----- Collected material -----

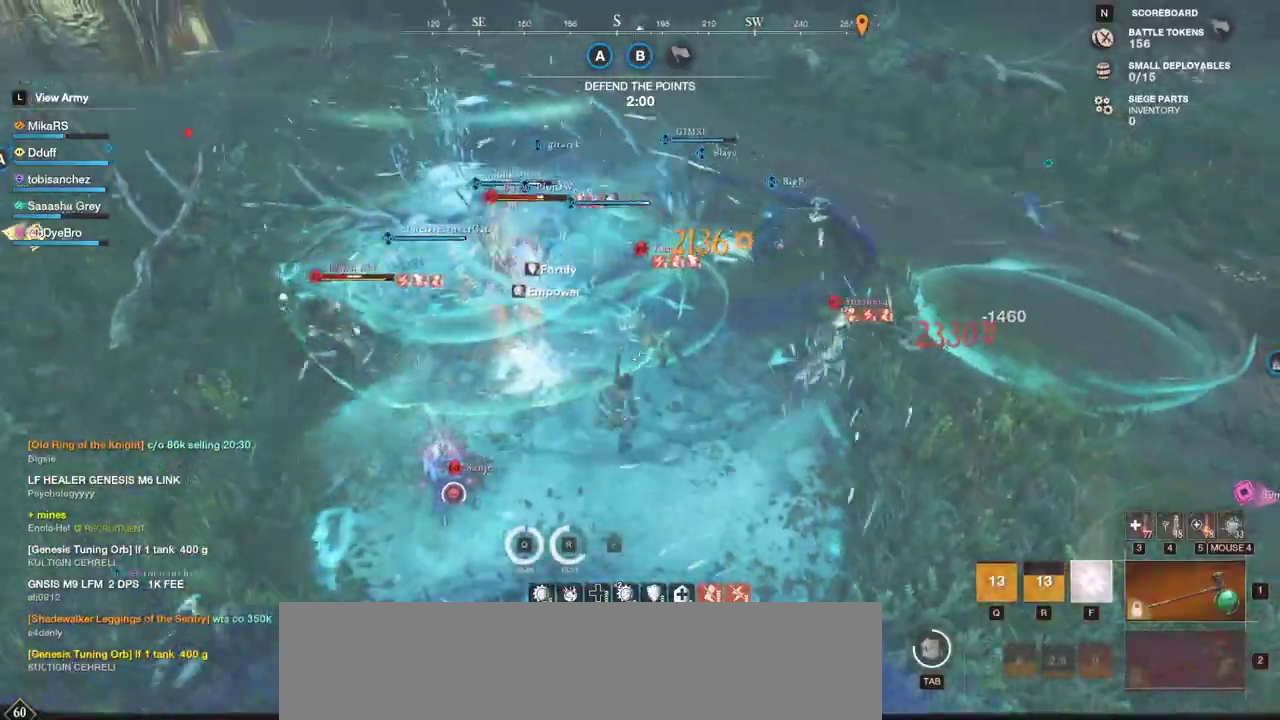
{"keys": ["d"], "mouse": [], "events": [[117, "f", "up"], [250, "a", "down"], [267, "d", "down"], [333, "a", "up"], [500, "s", "up"]]}
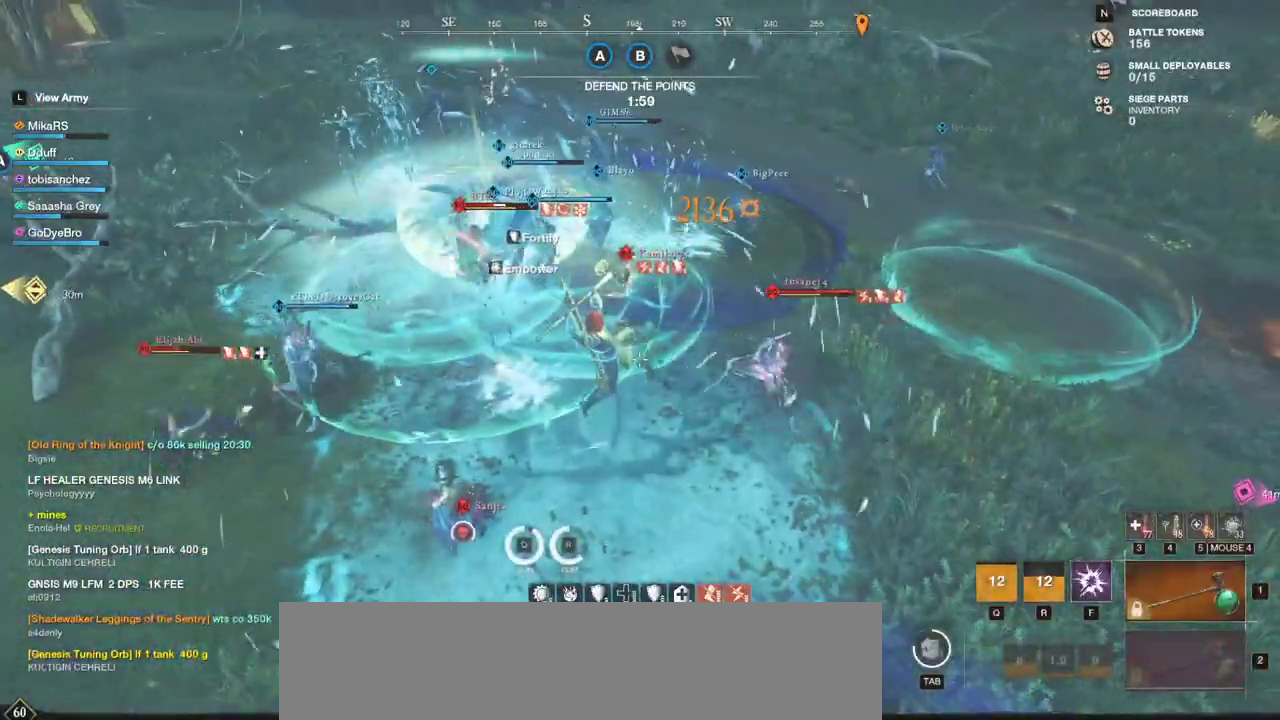
{"keys": ["d", "w"], "mouse": [], "events": [[183, "w", "down"]]}
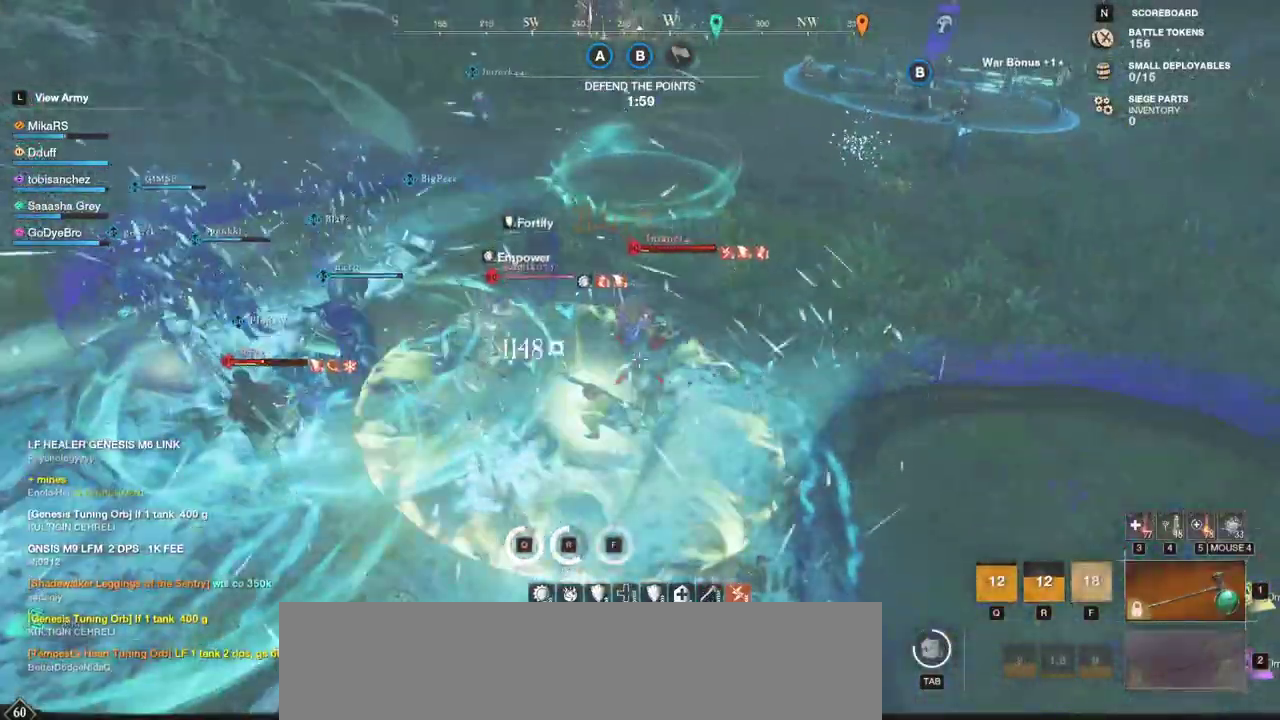
{"keys": ["w"], "mouse": ["left"], "events": [[133, "mouse_left", "down"], [217, "mouse_left", "up"], [283, "mouse_left", "down"], [367, "d", "up"], [367, "mouse_left", "up"], [450, "mouse_left", "down"]]}
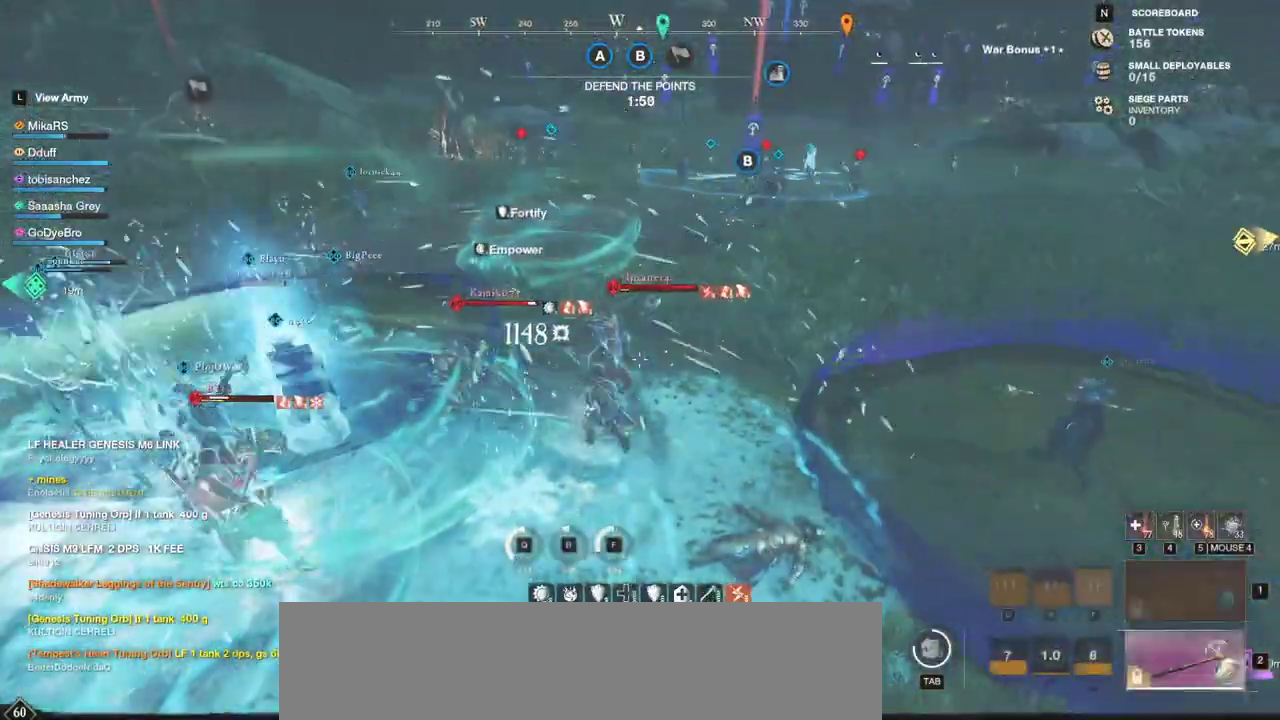
{"keys": ["d", "w"], "mouse": [], "events": [[33, "mouse_left", "up"], [117, "mouse_left", "down"], [217, "mouse_left", "up"], [283, "mouse_left", "down"], [333, "d", "down"], [367, "shift", "down"], [383, "mouse_left", "up"], [500, "shift", "up"]]}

-----

## What is required
Wherever a picture appears in the listing above, drop it, and restate the rest exactly.

## Your response
{"keys": ["d"], "mouse": [], "events": [[117, "f", "up"], [250, "a", "down"], [267, "d", "down"], [333, "a", "up"], [500, "s", "up"]]}
{"keys": ["d", "w"], "mouse": [], "events": [[183, "w", "down"]]}
{"keys": ["w"], "mouse": ["left"], "events": [[133, "mouse_left", "down"], [217, "mouse_left", "up"], [283, "mouse_left", "down"], [367, "d", "up"], [367, "mouse_left", "up"], [450, "mouse_left", "down"]]}
{"keys": ["d", "w"], "mouse": [], "events": [[33, "mouse_left", "up"], [117, "mouse_left", "down"], [217, "mouse_left", "up"], [283, "mouse_left", "down"], [333, "d", "down"], [367, "shift", "down"], [383, "mouse_left", "up"], [500, "shift", "up"]]}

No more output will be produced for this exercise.